Wherever you are in the world, there’s a chance you may have stumbled upon the term “inflation”. Be it as a side conversation, or an unavoidable headline on the TV,  it’s pretty hard to escape. So, what exactly does it mean? And why is everyone worried about it? 

Inflation refers to the change of the monetary value of a currency. Simply put, you can see it when a 100$ bill can no longer cover the cost of the same goods and services that it did before. Inflation creates an “imbalance”, which is felt differently from one country to the other. For example, when comparing developed countries and developing countries, we can see that they each face different challenges as a result of inflation. However, one way to assess the impact of inflation, if you’re living in the United States, for example, is to assess the gap in spendings between urban consumers and the spendings in all households of the United States. 

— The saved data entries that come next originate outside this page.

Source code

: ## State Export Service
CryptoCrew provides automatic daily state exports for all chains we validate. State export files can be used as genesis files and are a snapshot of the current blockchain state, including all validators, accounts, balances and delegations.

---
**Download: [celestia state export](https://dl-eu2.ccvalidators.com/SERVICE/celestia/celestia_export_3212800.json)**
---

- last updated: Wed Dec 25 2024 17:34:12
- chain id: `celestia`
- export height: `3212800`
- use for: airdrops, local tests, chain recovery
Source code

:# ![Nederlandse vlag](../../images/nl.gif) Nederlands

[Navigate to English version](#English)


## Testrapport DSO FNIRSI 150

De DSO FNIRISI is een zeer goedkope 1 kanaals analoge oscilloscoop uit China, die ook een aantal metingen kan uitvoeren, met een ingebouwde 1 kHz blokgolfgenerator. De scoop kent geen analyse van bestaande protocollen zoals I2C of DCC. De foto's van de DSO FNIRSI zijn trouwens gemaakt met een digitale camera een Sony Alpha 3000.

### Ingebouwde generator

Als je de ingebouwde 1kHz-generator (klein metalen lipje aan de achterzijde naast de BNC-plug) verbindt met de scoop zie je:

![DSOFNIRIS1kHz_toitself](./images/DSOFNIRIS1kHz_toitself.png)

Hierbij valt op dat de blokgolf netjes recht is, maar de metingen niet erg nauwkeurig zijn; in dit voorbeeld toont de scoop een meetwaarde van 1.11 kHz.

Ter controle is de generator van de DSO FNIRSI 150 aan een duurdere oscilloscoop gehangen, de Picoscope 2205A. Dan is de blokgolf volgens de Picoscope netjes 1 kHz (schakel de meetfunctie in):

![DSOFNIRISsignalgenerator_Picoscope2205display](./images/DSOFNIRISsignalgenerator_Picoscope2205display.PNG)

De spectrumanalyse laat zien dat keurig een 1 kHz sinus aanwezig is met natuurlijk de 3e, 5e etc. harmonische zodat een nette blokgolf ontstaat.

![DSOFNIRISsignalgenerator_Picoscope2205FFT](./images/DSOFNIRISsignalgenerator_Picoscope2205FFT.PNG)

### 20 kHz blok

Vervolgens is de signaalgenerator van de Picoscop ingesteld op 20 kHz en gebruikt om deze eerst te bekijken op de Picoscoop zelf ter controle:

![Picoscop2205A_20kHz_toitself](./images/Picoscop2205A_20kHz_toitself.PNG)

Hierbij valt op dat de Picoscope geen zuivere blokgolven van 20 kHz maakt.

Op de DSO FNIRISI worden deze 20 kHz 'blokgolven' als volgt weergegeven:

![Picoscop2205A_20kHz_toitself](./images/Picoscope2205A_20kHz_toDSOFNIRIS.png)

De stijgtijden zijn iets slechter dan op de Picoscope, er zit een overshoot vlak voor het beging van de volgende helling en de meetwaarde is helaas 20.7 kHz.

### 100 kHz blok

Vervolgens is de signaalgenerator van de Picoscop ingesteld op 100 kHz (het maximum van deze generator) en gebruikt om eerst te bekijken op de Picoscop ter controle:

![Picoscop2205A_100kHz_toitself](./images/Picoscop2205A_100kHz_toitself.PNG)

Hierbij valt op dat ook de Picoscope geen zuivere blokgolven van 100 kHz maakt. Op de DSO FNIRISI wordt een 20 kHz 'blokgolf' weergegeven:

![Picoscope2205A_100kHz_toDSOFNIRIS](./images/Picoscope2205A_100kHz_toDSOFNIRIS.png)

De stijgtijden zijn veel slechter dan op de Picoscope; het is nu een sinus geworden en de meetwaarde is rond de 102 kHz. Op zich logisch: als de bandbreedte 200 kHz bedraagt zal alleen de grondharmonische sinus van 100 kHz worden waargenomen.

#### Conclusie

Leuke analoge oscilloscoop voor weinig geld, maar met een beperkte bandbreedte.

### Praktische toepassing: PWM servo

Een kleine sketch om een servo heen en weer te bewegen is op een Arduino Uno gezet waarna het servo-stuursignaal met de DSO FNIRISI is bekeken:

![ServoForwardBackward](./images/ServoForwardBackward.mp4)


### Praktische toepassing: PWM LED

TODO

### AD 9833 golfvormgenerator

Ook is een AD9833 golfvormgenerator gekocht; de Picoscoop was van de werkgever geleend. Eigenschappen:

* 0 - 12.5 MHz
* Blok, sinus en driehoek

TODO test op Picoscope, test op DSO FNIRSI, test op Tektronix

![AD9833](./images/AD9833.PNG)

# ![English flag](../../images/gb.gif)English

Inflation has happened a lot throughout the years. It’s seen as a common, and often healthy economic development too! While experts argue about the number of causes of inflation – a disparity in supply and demand is not uncommon, and today we can clearly see an example of this with a view toward the Covid-19 pandemic, and current Russian-Ukrainian situation. 

In terms of the global economy, these conditions have resulted in international investments becoming compromised, rising problems with shipments, and unreliable production lines. To put it another way, the demand increased, while the supply remained at a shortage.

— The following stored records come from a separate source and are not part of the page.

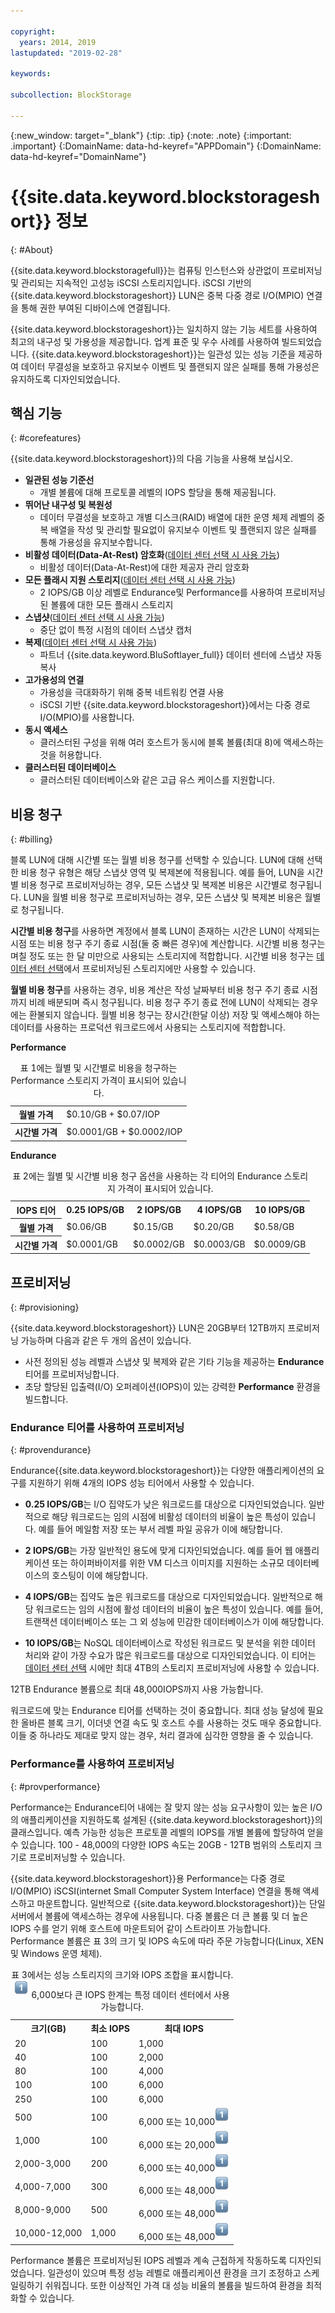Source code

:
```yaml
---

copyright:
  years: 2014, 2019
lastupdated: "2019-02-28"

keywords:

subcollection: BlockStorage

---
```

{:new_window: target="_blank"}
{:tip: .tip}
{:note: .note}
{:important: .important}
{:DomainName: data-hd-keyref="APPDomain"}
{:DomainName: data-hd-keyref="DomainName"}

# {{site.data.keyword.blockstorageshort}} 정보
{: #About}

{{site.data.keyword.blockstoragefull}}는 컴퓨팅 인스턴스와 상관없이 프로비저닝 및 관리되는 지속적인 고성능 iSCSI 스토리지입니다. iSCSI 기반의 {{site.data.keyword.blockstorageshort}} LUN은 중복 다중 경로 I/O(MPIO) 연결을 통해 권한 부여된 디바이스에 연결됩니다.

{{site.data.keyword.blockstorageshort}}는 일치하지 않는 기능 세트를 사용하여 최고의 내구성 및 가용성을 제공합니다. 업계 표준 및 우수 사례를 사용하여 빌드되었습니다. {{site.data.keyword.blockstorageshort}}는 일관성 있는 성능 기준을 제공하여 데이터 무결성을 보호하고 유지보수 이벤트 및 플랜되지 않은 실패를 통해 가용성은 유지하도록 디자인되었습니다.

## 핵심 기능
{: #corefeatures}

{{site.data.keyword.blockstorageshort}}의 다음 기능을 사용해 보십시오.

- **일관된 성능 기준선**
   - 개별 볼륨에 대해 프로토콜 레벨의 IOPS 할당을 통해 제공됩니다.
- **뛰어난 내구성 및 복원성**
   - 데이터 무결성을 보호하고 개별 디스크(RAID) 배열에 대한 운영 체제 레벨의 중복 배열을 작성 및 관리할 필요없이 유지보수 이벤트 및 플랜되지 않은 실패를 통해 가용성을 유지보수합니다.
- **비활성 데이터(Data-At-Rest) 암호화**([데이터 센터 선택 시 사용 가능](/docs/infrastructure/BlockStorage?topic=BlockStorage-news#new-locations))
   - 비활성 데이터(Data-At-Rest)에 대한 제공자 관리 암호화
- **모든 플래시 지원 스토리지**([데이터 센터 선택 시 사용 가능](/docs/infrastructure/BlockStorage?topic=BlockStorage-news#new-locations))
   - 2 IOPS/GB 이상 레벨로 Endurance및 Performance를 사용하여 프로비저닝된 볼륨에 대한 모든 플래시 스토리지
- **스냅샷**([데이터 센터 선택 시 사용 가능](/docs/infrastructure/BlockStorage?topic=BlockStorage-news#new-locations))
   - 중단 없이 특정 시점의 데이터 스냅샷 캡처
- **복제**([데이터 센터 선택 시 사용 가능](/docs/infrastructure/BlockStorage?topic=BlockStorage-news#new-locations))
   - 파트너 {{site.data.keyword.BluSoftlayer_full}} 데이터 센터에 스냅샷 자동 복사
- **고가용성의 연결**
   - 가용성을 극대화하기 위해 중복 네트워킹 연결 사용
   - iSCSI 기반 {{site.data.keyword.blockstorageshort}}에서는 다중 경로 I/O(MPIO)를 사용합니다.
- **동시 액세스**
   - 클러스터된 구성을 위해 여러 호스트가 동시에 블록 볼륨(최대 8)에 액세스하는 것을 허용합니다.
- **클러스터된 데이터베이스**
   - 클러스터된 데이터베이스와 같은 고급 유스 케이스를 지원합니다.

## 비용 청구
{: #billing}

블록 LUN에 대해 시간별 또는 월별 비용 청구를 선택할 수 있습니다. LUN에 대해 선택한 비용 청구 유형은 해당 스냅샷 영역 및 복제본에 적용됩니다. 예를 들어, LUN을 시간별 비용 청구로 프로비저닝하는 경우, 모든 스냅샷 및 복제본 비용은 시간별로 청구됩니다. LUN을 월별 비용 청구로 프로비저닝하는 경우, 모든 스냅샷 및 복제본 비용은 월별로 청구됩니다.

**시간별 비용 청구**를 사용하면 계정에서 블록 LUN이 존재하는 시간은 LUN이 삭제되는 시점 또는 비용 청구 주기 종료 시점(둘 중 빠른 경우)에 계산합니다. 시간별 비용 청구는 며칠 정도 또는 한 달 미만으로 사용되는 스토리지에 적합합니다. 시간별 비용 청구는 [데이터 센터 선택](/docs/infrastructure/BlockStorage?topic=BlockStorage-news#new-locations)에서 프로비저닝된 스토리지에만 사용할 수 있습니다.

**월별 비용 청구**를 사용하는 경우, 비용 계산은 작성 날짜부터 비용 청구 주기 종료 시점까지 비례 배분되며 즉시 청구됩니다. 비용 청구 주기 종료 전에 LUN이 삭제되는 경우에는 환불되지 않습니다. 월별 비용 청구는 장시간(한달 이상) 저장 및 액세스해야 하는 데이터를 사용하는 프로덕션 워크로드에서 사용되는 스토리지에 적합합니다.

**Performance**
<table>
  <caption>표 1에는 월별 및 시간별로 비용을 청구하는 Performance 스토리지 가격이 표시되어 있습니다.</caption>
  <tr>
   <th>월별 가격</th>
   <td>$0.10/GB + $0.07/IOP</td>
  </tr>
  <tr>
   <th>시간별 가격</th>
   <td>$0.0001/GB + $0.0002/IOP</td>
  </tr>
</table>

**Endurance**
<table>
  <caption>표 2에는 월별 및 시간별 비용 청구 옵션을 사용하는 각 티어의 Endurance 스토리지 가격이 표시되어 있습니다.</caption>
  <tr>
   <th>IOPS 티어</th>
   <th>0.25 IOPS/GB</th>
   <th>2 IOPS/GB</th>
   <th>4 IOPS/GB</th>
   <th>10 IOPS/GB</th>
  </tr>
  <tr>
   <th>월별 가격</th>
   <td>$0.06/GB</td>
   <td>$0.15/GB</td>
   <td>$0.20/GB</td>
   <td>$0.58/GB</td>
  </tr>
  <tr>
   <th>시간별 가격</th>
   <td>$0.0001/GB</td>
   <td>$0.0002/GB</td>
   <td>$0.0003/GB</td>
   <td>$0.0009/GB</td>
  </tr>
</table>



## 프로비저닝
{: #provisioning}

{{site.data.keyword.blockstorageshort}} LUN은 20GB부터 12TB까지 프로비저닝 가능하며 다음과 같은 두 개의 옵션이 있습니다. <br/>
- 사전 정의된 성능 레벨과 스냅샷 및 복제와 같은 기타 기능을 제공하는 **Endurance** 티어를 프로비저닝합니다.
- 초당 할당된 입출력(I/O) 오퍼레이션(IOPS)이 있는 강력한 **Performance** 환경을 빌드합니다.

### Endurance 티어를 사용하여 프로비저닝
{: #provendurance}

Endurance{{site.data.keyword.blockstorageshort}}는 다양한 애플리케이션의 요구를 지원하기 위해 4개의 IOPS 성능 티어에서 사용할 수 있습니다. <br />

- **0.25 IOPS/GB**는 I/O 집약도가 낮은 워크로드를 대상으로 디자인되었습니다. 일반적으로 해당 워크로드는 임의 시점에 비활성 데이터의 비율이 높은 특성이 있습니다. 예를 들어 메일함 저장 또는 부서 레벨 파일 공유가 이에 해당합니다.

- **2 IOPS/GB**는 가장 일반적인 용도에 맞게 디자인되었습니다. 예를 들어 웹 애플리케이션 또는 하이퍼바이저를 위한 VM 디스크 이미지를 지원하는 소규모 데이터베이스의 호스팅이 이에 해당합니다.

- **4 IOPS/GB**는 집약도 높은 워크로드를 대상으로 디자인되었습니다. 일반적으로 해당 워크로드는 임의 시점에 활성 데이터의 비율이 높은 특성이 있습니다. 예를 들어, 트랜잭션 데이터베이스 또는 그 외 성능에 민감한 데이터베이스가 이에 해당합니다.

- **10 IOPS/GB**는 NoSQL 데이터베이스로 작성된 워크로드 및 분석을 위한 데이터 처리와 같이 가장 수요가 많은 워크로드를 대상으로 디자인되었습니다. 이 티어는 [데이터 센터 선택](/docs/infrastructure/BlockStorage?topic=BlockStorage-news#new-locations) 시에만 최대 4TB의 스토리지 프로비저닝에 사용할 수 있습니다.

12TB Endurance 볼륨으로 최대 48,000IOPS까지 사용 가능합니다.

워크로드에 맞는 Endurance 티어를 선택하는 것이 중요합니다. 최대 성능 달성에 필요한 올바른 블록 크기, 이더넷 연결 속도 및 호스트 수를 사용하는 것도 매우 중요합니다. 이들 중 하나라도 제대로 맞지 않는 경우, 처리 결과에 심각한 영향을 줄 수 있습니다.


### Performance를 사용하여 프로비저닝
{: #provperformance}

Performance는 Endurance티어 내에는 잘 맞지 않는 성능 요구사항이 있는 높은 I/O의 애플리케이션을 지원하도록 설계된 {{site.data.keyword.blockstorageshort}}의 클래스입니다. 예측 가능한 성능은 프로토콜 레벨의 IOPS를 개별 볼륨에 할당하여 얻을 수 있습니다. 100 - 48,000의 다양한 IOPS 속도는 20GB - 12TB 범위의 스토리지 크기로 프로비저닝할 수 있습니다.

{{site.data.keyword.blockstorageshort}}용 Performance는 다중 경로 I/O(MPIO) iSCSI(internet Small Computer System Interface) 연결을 통해 액세스하고 마운트합니다. 일반적으로 {{site.data.keyword.blockstorageshort}}는 단일 서버에서 볼륨에 액세스하는 경우에 사용됩니다. 다중 볼륨은 더 큰 볼륨 및 더 높은 IOPS 수를 얻기 위해 호스트에 마운트되어 같이 스트라이프 가능합니다. Performance 볼륨은 표 3의 크기 및 IOPS 속도에 따라 주문 가능합니다(Linux, XEN 및 Windows 운영 체제).


<table cellpadding="1" cellspacing="1" style="width: 99%;">
 <caption>표 3에서는 성능 스토리지의 크기와 IOPS 조합을 표시합니다.<br/><sup><img src="/images/numberone.png" alt="각주" /></sup> 6,000보다 큰 IOPS 한계는 특정 데이터 센터에서 사용 가능합니다.</caption>
        <colgroup>
          <col/>
          <col/>
          <col/>
        </colgroup>
          <tr>
            <th>크기(GB)</th>
            <th>최소 IOPS</th>
            <th>최대 IOPS</th>
          </tr>
          <tr>
            <td>20</td>
            <td>100</td>
            <td>1,000</td>
          </tr>
          <tr>
            <td>40</td>
            <td>100</td>
            <td>2,000</td>
          </tr>
          <tr>
            <td>80</td>
            <td>100</td>
            <td>4,000</td>
          </tr>
          <tr>
            <td>100</td>
            <td>100</td>
            <td>6,000</td>
          </tr>
          <tr>
            <td>250</td>
            <td>100</td>
            <td>6,000</td>
          </tr>
          <tr>
            <td>500</td>
            <td>100</td>
            <td>6,000 또는 10,000<sup><img src="/images/numberone.png" alt="각주" /></sup></td>
          </tr>
          <tr>
            <td>1,000</td>
            <td>100</td>
            <td>6,000 또는 20,000<sup><img src="/images/numberone.png" alt="각주" /></sup></td>
          </tr>
          <tr>
            <td>2,000-3,000</td>
            <td>200</td>
            <td>6,000 또는 40,000<sup><img src="/images/numberone.png" alt="각주" /></sup></td>
          </tr>
          <tr>
            <td>4,000-7,000</td>
            <td>300</td>
            <td>6,000 또는 48,000<sup><img src="/images/numberone.png" alt="각주" /></sup></td>
          </tr>
          <tr>
            <td>8,000-9,000</td>
            <td>500</td>
            <td>6,000 또는 48,000<sup><img src="/images/numberone.png" alt="각주" /></sup></td>
          </tr>
          <tr>
            <td>10,000-12,000</td>
            <td>1,000</td>
            <td>6,000 또는 48,000<sup><img src="/images/numberone.png" alt="각주" /></sup></td>
          </tr>
</table>


Performance 볼륨은 프로비저닝된 IOPS 레벨과 계속 근접하게 작동하도록 디자인되었습니다. 일관성이 있으며 특정 성능 레벨로 애플리케이션 환경을 크기 조정하고 스케일링하기 쉬워집니다. 또한 이상적인 가격 대 성능 비율의 볼륨을 빌드하여 환경을 최적화할 수 있습니다.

So, if we know some of the causes of inflation, and if we know that it’s a recurring economic event, why panic? As of March 2022, inflation has reached an 8.5% increase, which is the highest rate in more than 40 years! The problem with this is that people with lower incomes are the ones who carry the “burden of inflation”. But, the positive news is, there are ways we can fight inflation, and protect our financial health from it! Here’s how!

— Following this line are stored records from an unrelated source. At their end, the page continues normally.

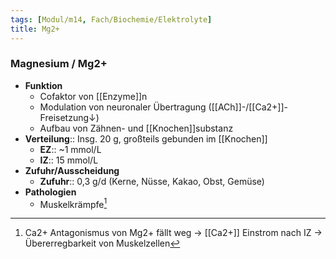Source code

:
 ```yaml
---
tags: [Modul/m14, Fach/Biochemie/Elektrolyte]
title: Mg2+
---
```

### Magnesium / Mg2+
- **Funktion**
	- Cofaktor von [[Enzyme]]n
	- Modulation von neuronaler Übertragung ([[ACh]]-/[[Ca2+]]-Freisetzung↓)
	- Aufbau von Zähnen- und [[Knochen]]substanz
- **Verteilung**:: Insg. 20 g, großteils gebunden im [[Knochen]]
	- **EZ**:: ~1 mmol/L
	- **IZ**:: 15 mmol/L
- **Zufuhr/Ausscheidung**
	- **Zufuhr**:: 0,3 g/d (Kerne, Nüsse, Kakao, Obst, Gemüse)
- **Pathologien**
	- Muskelkrämpfe[^1]

[^1]: Ca2+ Antagonismus von Mg2+ fällt weg → [[Ca2+]] Einstrom nach IZ → Übererregbarkeit von Muskelzellen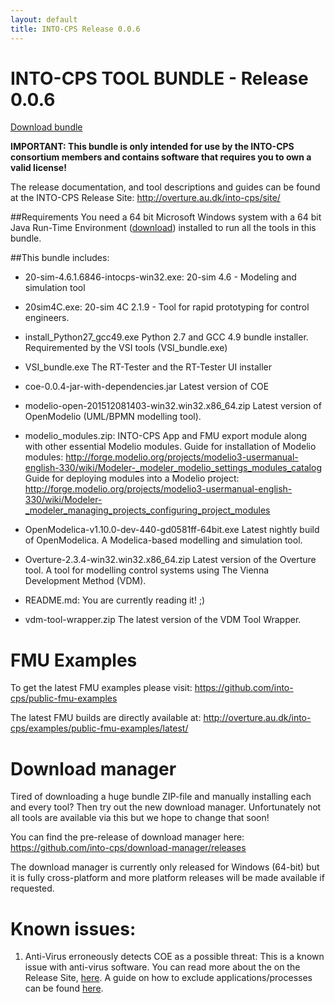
 ```yaml
---
layout: default
title: INTO-CPS Release 0.0.6
---
```


# INTO-CPS TOOL BUNDLE - Release 0.0.6

[Download bundle](http://overture.au.dk/into-cps/release-bundles/0.0.6.zip)


**IMPORTANT: This bundle is only intended for use by the INTO-CPS consortium
members and contains software that requires you to own a valid license!**


The release documentation, and tool descriptions and guides can be found at the
INTO-CPS Release Site:
http://overture.au.dk/into-cps/site/


##Requirements
You need a 64 bit Microsoft Windows system with a 64 bit Java Run-Time
Environment ([download](https://www.java.com/en/download/manual.jsp)) installed
to run all the tools in this bundle.


##This bundle includes:

- 20-sim-4.6.1.6846-intocps-win32.exe:
  20-sim 4.6 - Modeling and simulation tool

- 20sim4C.exe:
  20-sim 4C 2.1.9 - Tool for rapid prototyping for control engineers.

- install_Python27_gcc49.exe
  Python 2.7 and GCC 4.9 bundle installer. Requiremented by the VSI tools (VSI_bundle.exe)

- VSI_bundle.exe
  The RT-Tester and the RT-Tester UI installer

- coe-0.0.4-jar-with-dependencies.jar
  Latest version of COE

- modelio-open-201512081403-win32.win32.x86_64.zip
  Latest version of OpenModelio (UML/BPMN modelling tool).

- modelio_modules.zip:
  INTO-CPS App and FMU export module along with other essential Modelio
  modules.
  Guide for installation of Modelio modules:
  <http://forge.modelio.org/projects/modelio3-usermanual-english-330/wiki/Modeler-_modeler_modelio_settings_modules_catalog>
  Guide for deploying modules into a Modelio project:
  <http://forge.modelio.org/projects/modelio3-usermanual-english-330/wiki/Modeler-_modeler_managing_projects_configuring_project_modules>

- OpenModelica-v1.10.0-dev-440-gd0581ff-64bit.exe
  Latest nightly build of OpenModelica. A Modelica-based modelling and
  simulation tool.

- Overture-2.3.4-win32.win32.x86_64.zip
  Latest version of the Overture tool. A tool for modelling control systems
  using The Vienna Development Method (VDM).

- README.md: You are currently reading it! ;)

- vdm-tool-wrapper.zip
  The latest version of the VDM Tool Wrapper.


# FMU Examples

To get the latest FMU examples please visit:
<https://github.com/into-cps/public-fmu-examples>

The latest FMU builds are directly available at:
<http://overture.au.dk/into-cps/examples/public-fmu-examples/latest/>


# Download manager

Tired of downloading a huge bundle ZIP-file and manually installing each and
every tool? Then try out the new download manager. Unfortunately not all tools
are available via this but we hope to change that soon!

You can find the pre-release of download manager here:
<https://github.com/into-cps/download-manager/releases>

The download manager is currently only released for Windows (64-bit) but it is fully
cross-platform and more platform releases will be made available if requested.


# Known issues:

1. Anti-Virus erroneously detects COE as a possible threat:
   This is a known issue with anti-virus software. You can read more about the
   on the Release Site,
   [here](http://overture.au.dk/into-cps/site/simulation/antivirus.html). A
   guide on how to exclude applications/processes can be found
   [here](http://www.tenforums.com/tutorials/5924-windows-defender-exclusions-add-remove-windows-10-a.html).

While our initial thought might be to become more strict with our spendings, and foster a “savers” mindset, economic scholars criticize this concept, referring to “a second cost […] imposed on […] savers.” So, what can we do instead? 

Set a Budget 

You’ve probably heard this one a lot, but setting and sticking to a budget can help us have a better understanding of our expenditures. One way that can encourage us to cut our expenses could be pricing comparisons, be it groceries or even gas prices. Another way is to be more aware of the services you pay subscriptions for. It can also help us set aside unnecessary spendings (till prices drop)!

Pay Off Variable Debts!

There’s a common misconception that paying off debts should be at the bottom of the spendings list, but experts have another say. They claim that paying debts, such as credit cards, and mortgage loans, should come as a priority, even before investments, especially if the interest rate is high! 

Savings and Investments 

Setting some cash aside can be a part of your budgeting plan. Keep that extra money, and decide what to do with it later. You can explore your investment options – it doesn’t have to be in stock markets – you could invest in your home (if you’re a homeowner) by refurbishing it, for example. A word to the wise, don’t put all your eggs in one basket – it’s a good idea to “diversify your investments.” Another way to spend the extra cash you have is to keep it in a savings account, one that you can rely on during tough times. 

Inflation is neither a bad nor a good thing per se, it’s an economic circumstance, and like everything in life, it requires a healthy balance! But, because we can’t single-handedly control the global economy, the best way for us to find a balance is by boosting our financial literacy in order to enable ourselves to foresee such events, and prepare ourselves to react in a calm, self-assured, and an organized manner.